[WORK TO COMPLETE]:
**A)** According to the abstract on bone mineral content in cystic fibrosis, what proportion of young adults with cystic fibrosis may have osteoporosis?
**B)** State whether each of the following statements agrees with the abstract on bone mineral content in cystic fibrosis. Answer yes or no, and quote the deciding words of the abstract. (i) Children with cystic fibrosis appear to have an increased risk of fractures. (ii) The Department of Respiratory Medicine listed is at the Royal Hospital For Sick Children, Yorkhill. (iii) The Genetics Department listed is located in Timisoara, Romania.
**C)** From the abstract on bone mineral content in cystic fibrosis, extract the passage starting with "Adela Chirita-Emandia,b, Sheila" and going on through "risk of fractures.".

[TEXT UNDER STUDY]:
····················
ESPE Abstracts (2014) 82 P-D-1-2-45

Longitudinal Changes of Bone Mineral Content in Children with Cystic Fibrosis

Adela Chirita-Emandia,b, Sheila Khannaa, Andreas Kyriakoua, Jane McNeillyc, Anne Devennyd & Faisal Ahmeda


aDevelopmental Endocrinology Research Group, School of Medicine, University of Glasgow, Glasgow, UK; bGenetics Department, University of Medicine and Pharmacy ‘Victor Babes’, Timisoara, Romania; cDepartment of Clinical Biochemistry, Southern General Hospital, Greater Glasgow and Clyde NHS Trust, Glasgow, UK; dDepartment of Respiratory Medicine, Royal Hospital For Sick Children, Yorkhill, Greater Glasgow and Clyde NHS Trust, Glasgow, UK


Background: A quarter of young adults with cystic fibrosis (CF) may have osteoporosis. However, children with CF do not seem to have an increased risk of fractures.
····················
[ENTRIES SHOWN]:
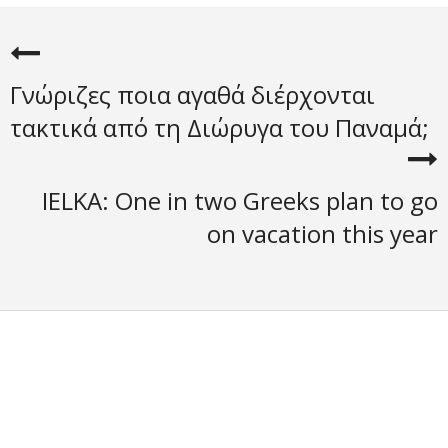
Γνώριζες ποια αγαθά διέρχονται
τακτικά από τη Διώρυγα του Παναμά;
IELKA: One in two Greeks plan to go
on vacation this year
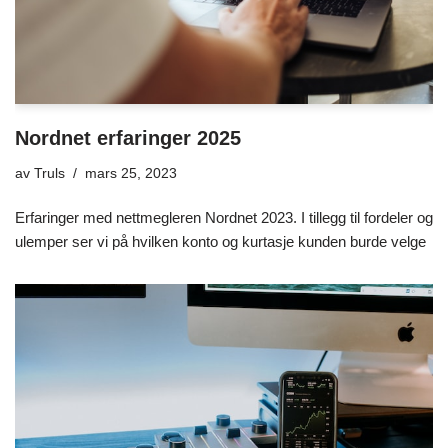
Nordnet erfaringer 2025
av
Truls
mars 25, 2023
Erfaringer med nettmegleren Nordnet 2023. I tillegg til fordeler og
ulemper ser vi på hvilken konto og kurtasje kunden burde velge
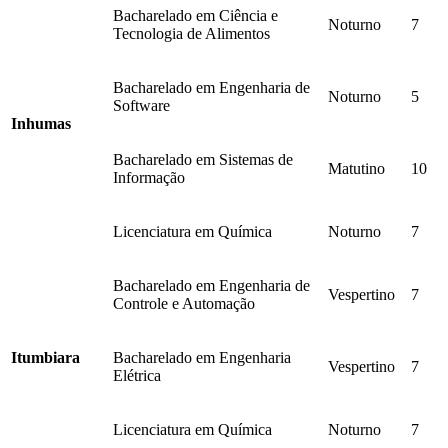
Bacharelado em Ciência e
Noturno
7
Tecnologia de Alimentos
Bacharelado em Engenharia de
Noturno
5
Software
Inhumas
Bacharelado em Sistemas de
Matutino
10
Informação
Licenciatura em Química
Noturno
7
Bacharelado em Engenharia de
Vespertino
7
Controle e Automação
Itumbiara
Bacharelado em Engenharia
Vespertino
7
Elétrica
Licenciatura em Química
Noturno
7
····················
[OUTPUTS FOR THE TASKS]:
**A)** A quarter of young adults with cystic fibrosis may have osteoporosis.

**B)**
(i) No: "children with CF do not seem to have an increased risk of fractures."
(ii) Yes: "Department of Respiratory Medicine, Royal Hospital For Sick Children, Yorkhill"
(iii) Yes: "Genetics Department, University of Medicine and Pharmacy ‘Victor Babes’, Timisoara, Romania"

**C)**
Adela Chirita-Emandia,b, Sheila Khannaa, Andreas Kyriakoua, Jane McNeillyc, Anne Devennyd & Faisal Ahmeda


aDevelopmental Endocrinology Research Group, School of Medicine, University of Glasgow, Glasgow, UK; bGenetics Department, University of Medicine and Pharmacy ‘Victor Babes’, Timisoara, Romania; cDepartment of Clinical Biochemistry, Southern General Hospital, Greater Glasgow and Clyde NHS Trust, Glasgow, UK; dDepartment of Respiratory Medicine, Royal Hospital For Sick Children, Yorkhill, Greater Glasgow and Clyde NHS Trust, Glasgow, UK


Background: A quarter of young adults with cystic fibrosis (CF) may have osteoporosis. However, children with CF do not seem to have an increased risk of fractures.